Saturday, December 02, 2006

James Webb, U.S. Senator-elect

I supported the candidacy of James Webb for United States Senator from Virginia. I worked for his election, harder than some but not nearly as diligently as others. I’m happy that he won. But something happened this week that is very bothersome.

Jim Webb was invited to the White House for a reception for incoming members of congress. As a newly elected senator to be, Mr. Webb would be one of the stars of the show. Reports of the event indicate that Jim appeared to make a point of avoiding the host, the President of the United States.

During the course of the reception, it is reported that the president made a point of finding and engaging Mr. Webb and that Mr. Webb reacted in a manner that was reported to be unusual, if not confrontational. Mr. Webb is reported to have avoided having his picture taken with his host and in making smart remarks about that.

The president asked about Mr. Webb’s son who is serving in Iraq, and Webb is reported to have responded with something akin to, “That’s between my son and me.”

Naturally, a food fight of that nature was reported in the press, and I among many was shocked by Mr. Webb’s performance. George Will opined that the senator-elect’s performance was boorish, and I – again among many – agreed.

Many of Webb’s supporters rushed to his defense with such arguments as that it was about time someone shook the hypocrisy out of politics and told the emperor that his fig leaf had been dropped or that Webb’s campaign was based on straight talk and that anything else would have been phony.

Mr. Webb, in my view, was right on target during his campaign when he denounced the Iraq War. His views and mine were almost exactly the same on the most important issue – and as far as I can see on many others that were addressed in the election. Despite having been a long time Republican, Mr. Webb made himself available to the Democrats to run against George Allen, primarily because of his rejection of the invasion of Iraq and the new course of the larger war on terror being pursued by George Bush.

I was a registered Republican in 2000 and voted for Bush. Like Webb, I broke with Mr.
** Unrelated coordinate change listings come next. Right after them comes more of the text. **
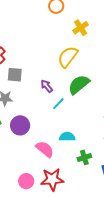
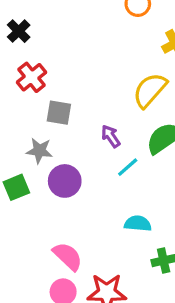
purple circle: (20, 125) -> (65, 181), moved
pink semicircle: (45, 149) -> (68, 256), moved

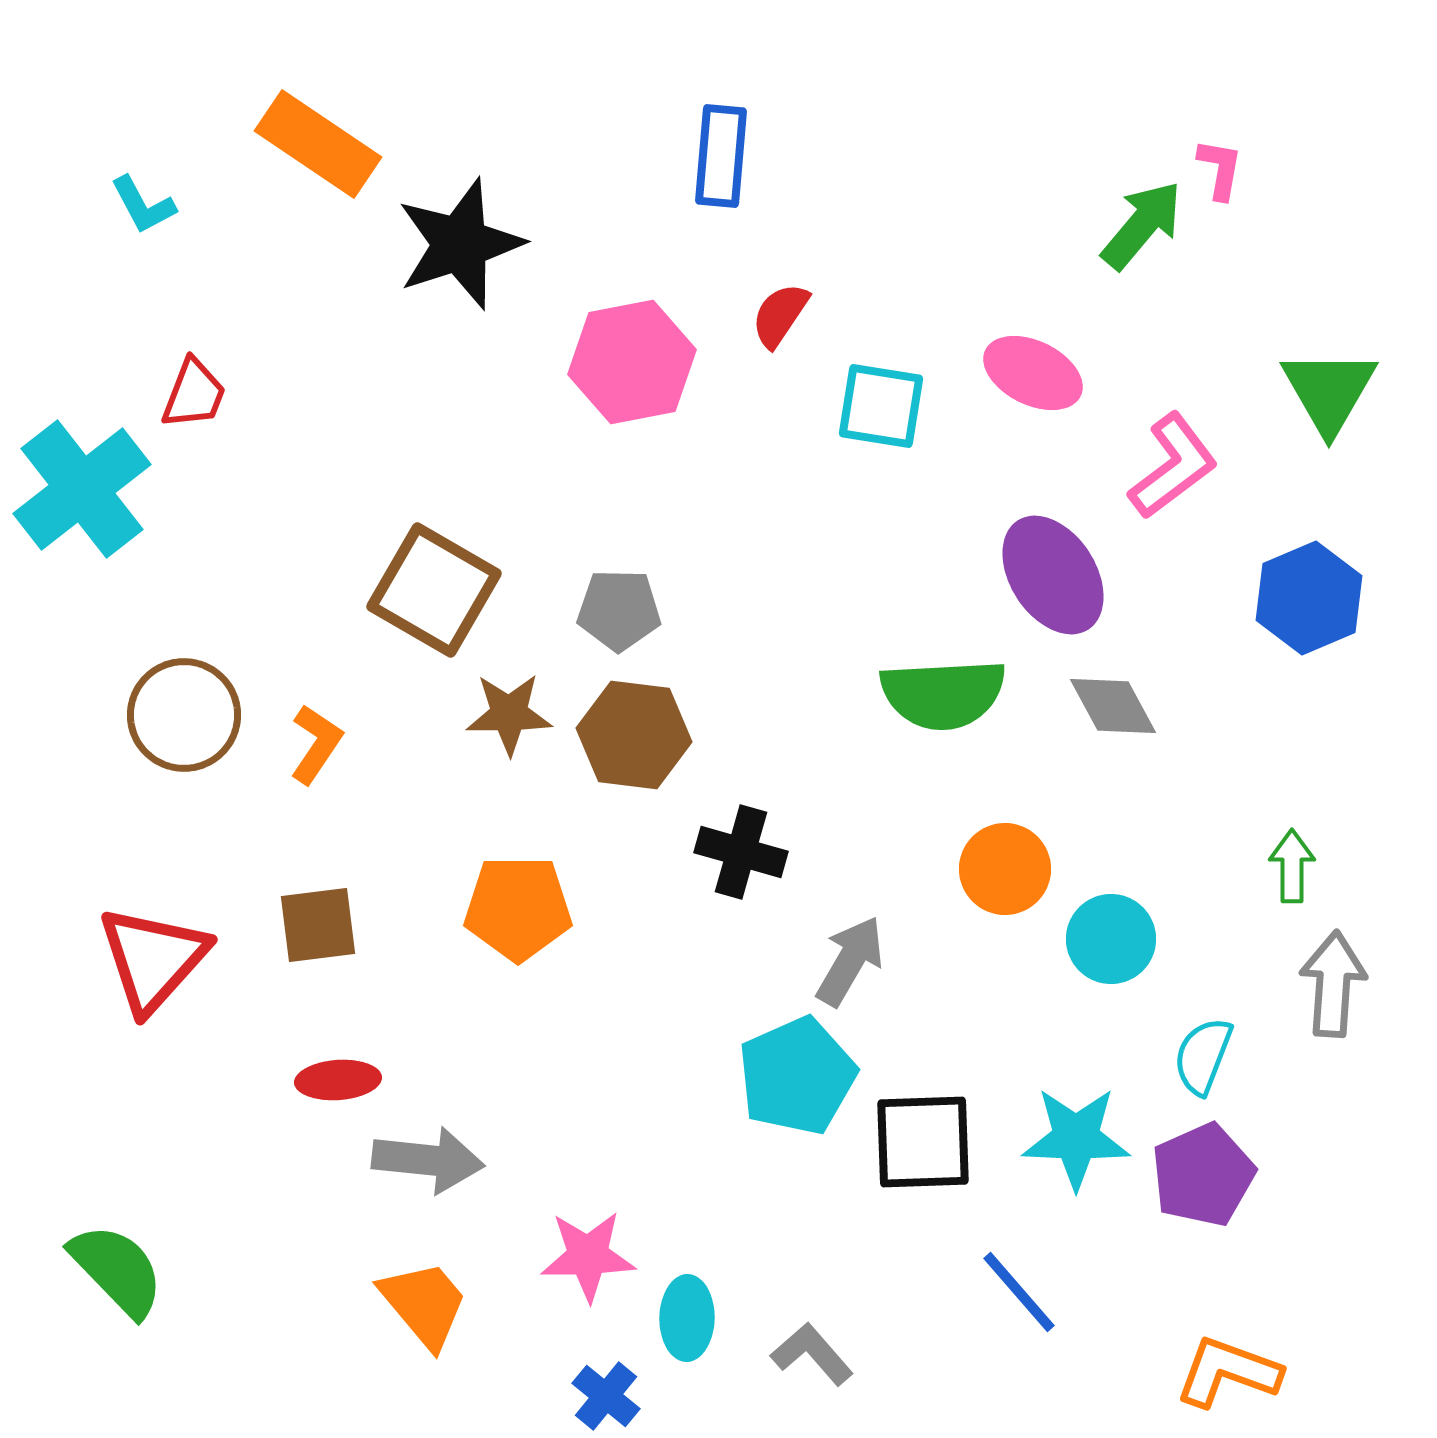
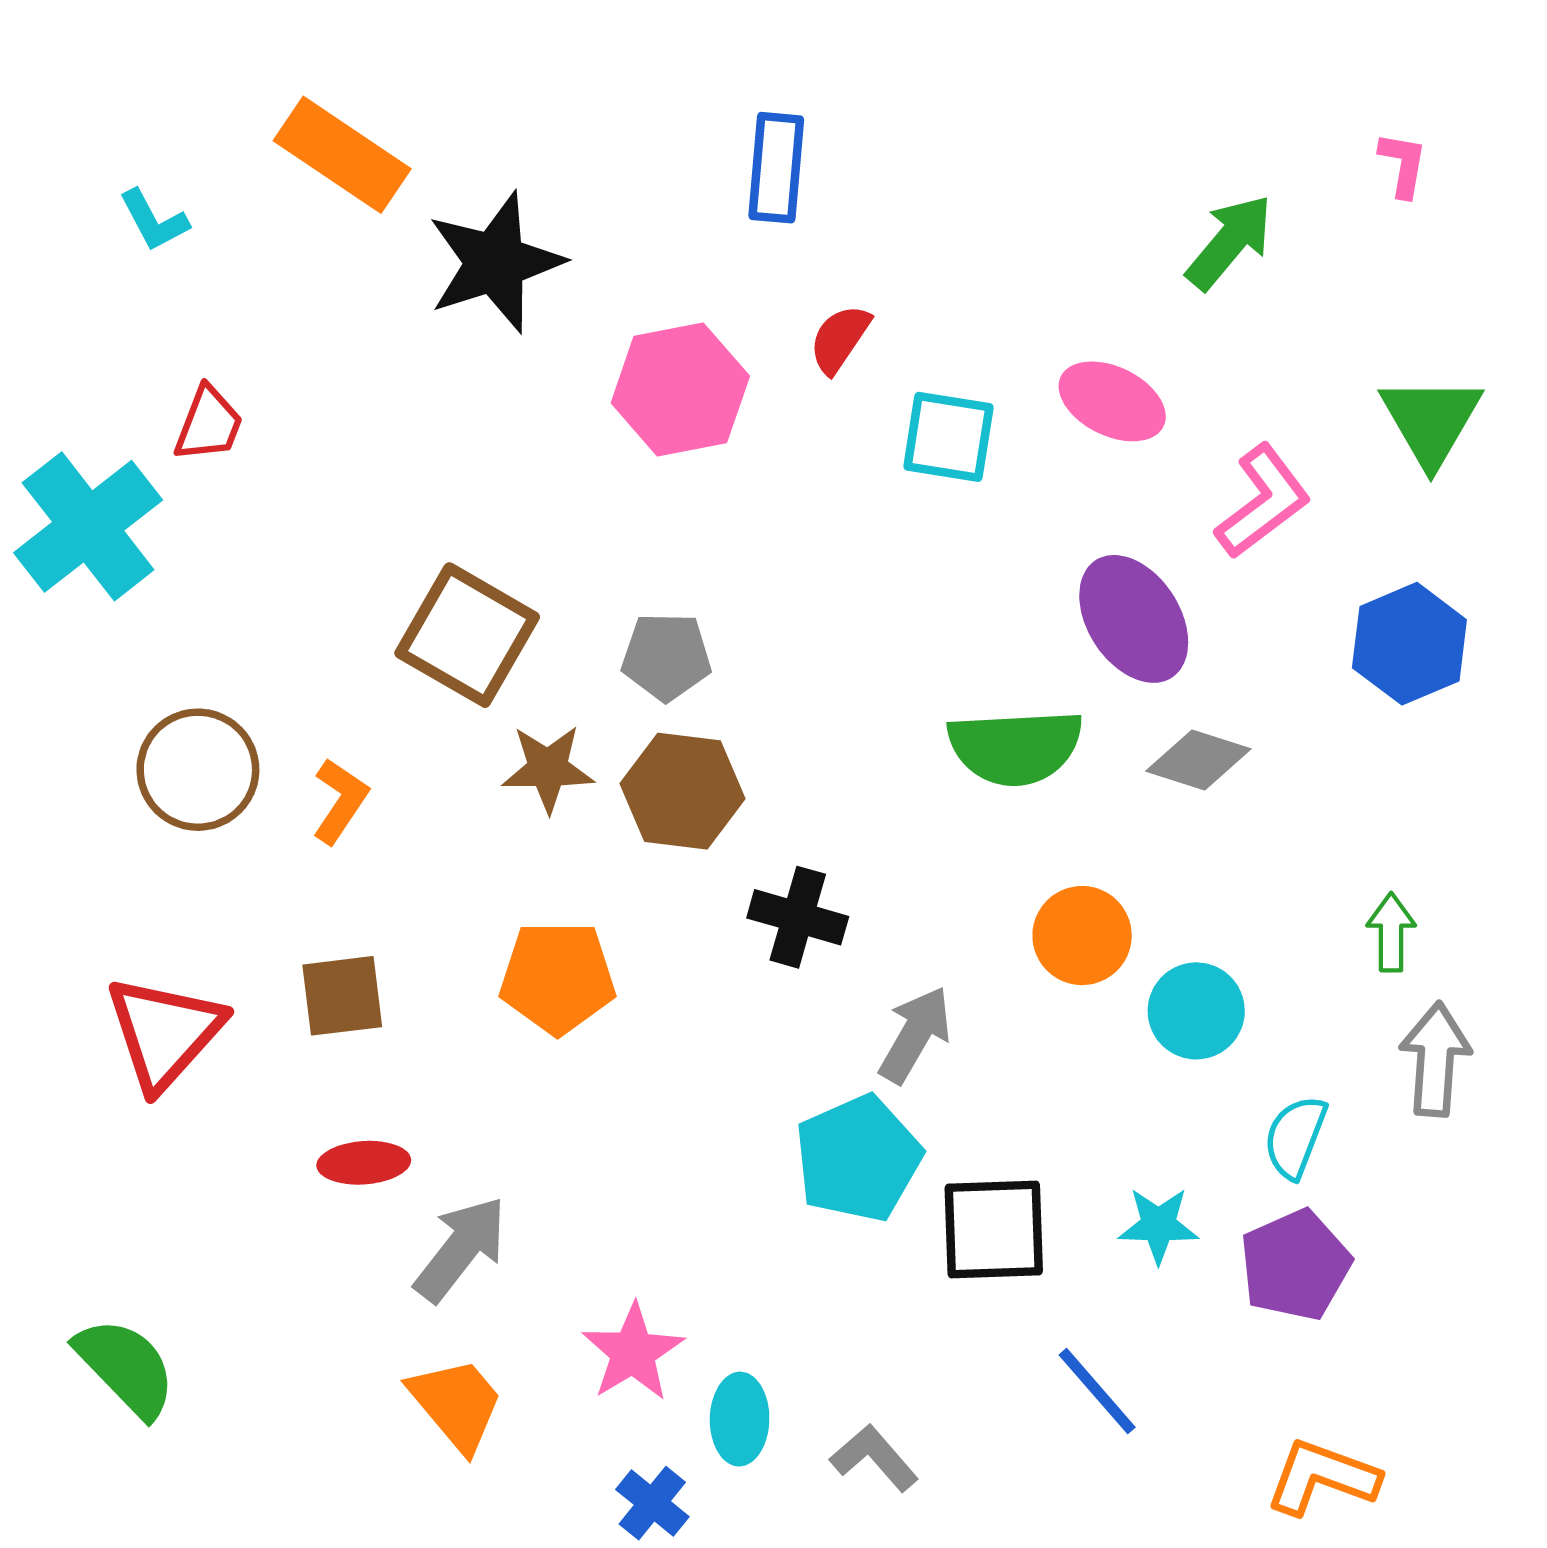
pink L-shape: (1220, 169) -> (1403, 164), moved
gray diamond: (1113, 706) -> (1198, 760), turned -44
cyan star: (1076, 1138) -> (1158, 1225), size x0.7
gray arrow: (428, 1160) -> (461, 1249), turned -58
pink star: (588, 1256) -> (633, 1352), turned -30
Bush and the Republicans when the war on terror lost its focus by shifting away from Afghanistan, its Taliban rulers who were harboring al Qaeda, and the terrorists themselves who were planning and training in that country.

My disgust with the president and his congressional enablers was as palpable as that of Jim Webb, and I became an avowed critic of the president and his war. While having zero knowledge of Webb’s evolution, when I found out he was running and his policy positions, I was very pleased since I had trod virtually the same path.

My break with Bush and the Republicans was eased by my view that in the president I had voted for a `uniter not a divider’ but had been sorely disappointed to learn that I was just plain wrong in this. Mr. Bush had turned out to be the worst kind of partisan, and I was going to look for candidates who would restore some sense of civility to government. During the campaign I came to believe that Jim Webb was such a person. While he pulled no punches in his opposition to the war, his interaction with his opponent, Senator Allen, was always civil, far more honest, and almost devoid of the mud being thrown at him.

Many of the people defending Mr. Webb for his alleged faux pas are those from the liberal part of the coalition that elected him. Many of these same people were angered by the heat of the charges by Senator Allen, and they were the ones calling for civility.

Mr. Webb is obviously far more conservative than the left wing of the Democratic Party. He and many others recruited to be candidates by the Democrats were far more centrist than the hard core, and this was acknowledged by virtually everyone associated with the campaign.

I am a Democrat – now – and far more centrist than the vast majority of his Northern Virginia supporters. Almost every analysis that I have perused since the election leads me to conclude that Mr. Webb’s narrow victory was based on votes garnered from Democrat centrists, moderate Republicans, and independents.

I am convinced that Mr. Webb made gross mistake in attending the function at the White House with the intent of avoiding the host and in responding badly to a very civil question concerning the well being of his son. Obviously, it is acceptable to say things in the course of a campaign that are not appropriate in the home of a political opponent. If Mr. Webb cannot abide the person of George Bush, he should not have attended the reception. His absence would not have created nearly the stir as his performance.

I continue to support Senator elect Webb and wish him well. He is a man of significant intellect and is far more honest in thought than most people in public life. But if there are many more repeats of the performance at his first White House reception, the narrow victory that came with the building of a coalition built on civility as well as policy positions will quickly erode.

I am angrier with Webb’s overzealous supporters who have the gall to encourage such behavior than with the senator elect who should be given room to back down gracefully. Their partisanship is showing, and they ought to realize that the great victory by their candidate – and mine – was built on far more than bad manners and incivility.

There, I feel better. I hope we can move on.

Blog on!

Wild Bill

1 comment:

Thomas A. Becket said...

Right on, Wild Bill. Being Scots-Irish is not a license to being rude to the President of the United States.